__REQUIRED WORK__
A. According to the excerpt on Chinese varieties, which group of languages was historically the first to diverge from the rest of the Chinese languages?
B. Write out the passage of the excerpt on Chinese varieties starting with "First- and second-person" and going on through "and Puxian Min.", keeping its wording unchanged.

__EXCERPT__

First- and second-person pronouns are cognate across all varieties. For third-person pronouns, Jin, Mandarin, and Xiang varieties have cognate forms, but other varieties generally use forms that originally had a velar or glottal initial:
The Min languages are often regarded as furthest removed linguistically from Standard Chinese in phonology, grammar, and vocabulary. Historically, the Min languages were the first to diverge from the rest of the Chinese languages (see the discussion of historical Chinese phonology for more details). The Min languages are also the group with the greatest amount of internal diversity and are often regarded as consisting of at least five separate languages, e.g. Northern Min, Southern Min, Central Min, Eastern Min, and Puxian Min.
In southern China (not including Hong Kong and Macau), where the difference between Standard Chinese and local dialects is particularly pronounced, well-educated Chinese are generally fluent in Standard Chinese, and most people have at least a good passive knowledge of it, in addition to being native speakers of the local dialect. The choice of dialect varies based on the social situation. Standard Chinese is usually considered more formal and is required when speaking to a person who does not understand the local dialect. The local dialect (be it non-Standard Chinese or non-Mandarin altogether) is generally considered more intimate and is used among close family members and friends and in everyday conversation within the local area. Chinese speakers will frequently code switch between Standard Chinese and the local dialect. Parents will generally speak to their children in dialect, and the relationship between dialect and Mandarin appears to be mostly stable; even a diglossia. Local dialects are valued as symbols of regional cultures.

__GIVEN MATERIAL__

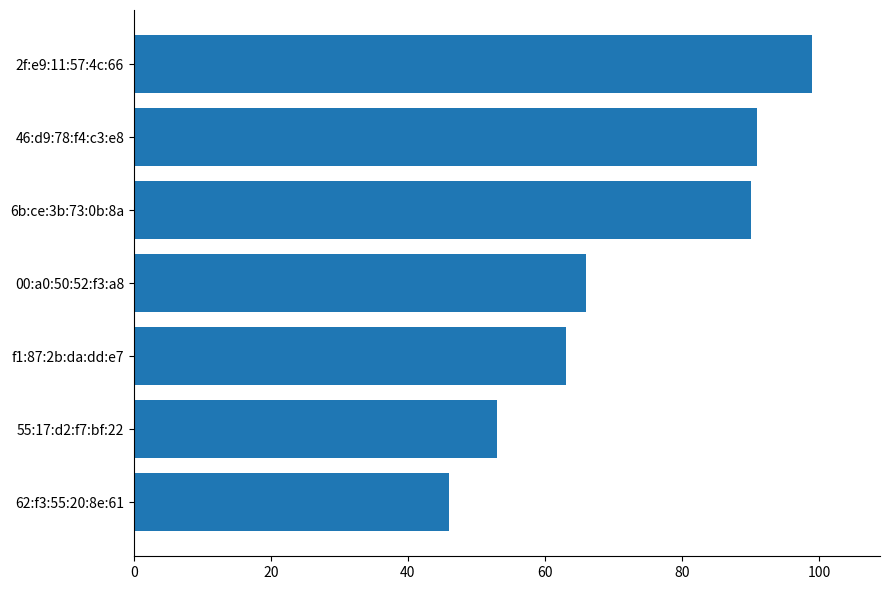

Reading bottom to top, list all the values displayed in this chart.

46	53	63	66	90	91	99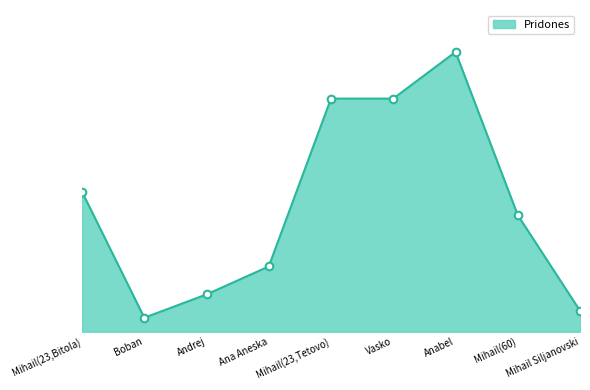

Is this an area chart (filled region under the line)?

Yes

__RESPONSES FOR EACH TASK__
A. The Min languages.

B.
First- and second-person pronouns are cognate across all varieties. For third-person pronouns, Jin, Mandarin, and Xiang varieties have cognate forms, but other varieties generally use forms that originally had a velar or glottal initial:
The Min languages are often regarded as furthest removed linguistically from Standard Chinese in phonology, grammar, and vocabulary. Historically, the Min languages were the first to diverge from the rest of the Chinese languages (see the discussion of historical Chinese phonology for more details). The Min languages are also the group with the greatest amount of internal diversity and are often regarded as consisting of at least five separate languages, e.g. Northern Min, Southern Min, Central Min, Eastern Min, and Puxian Min.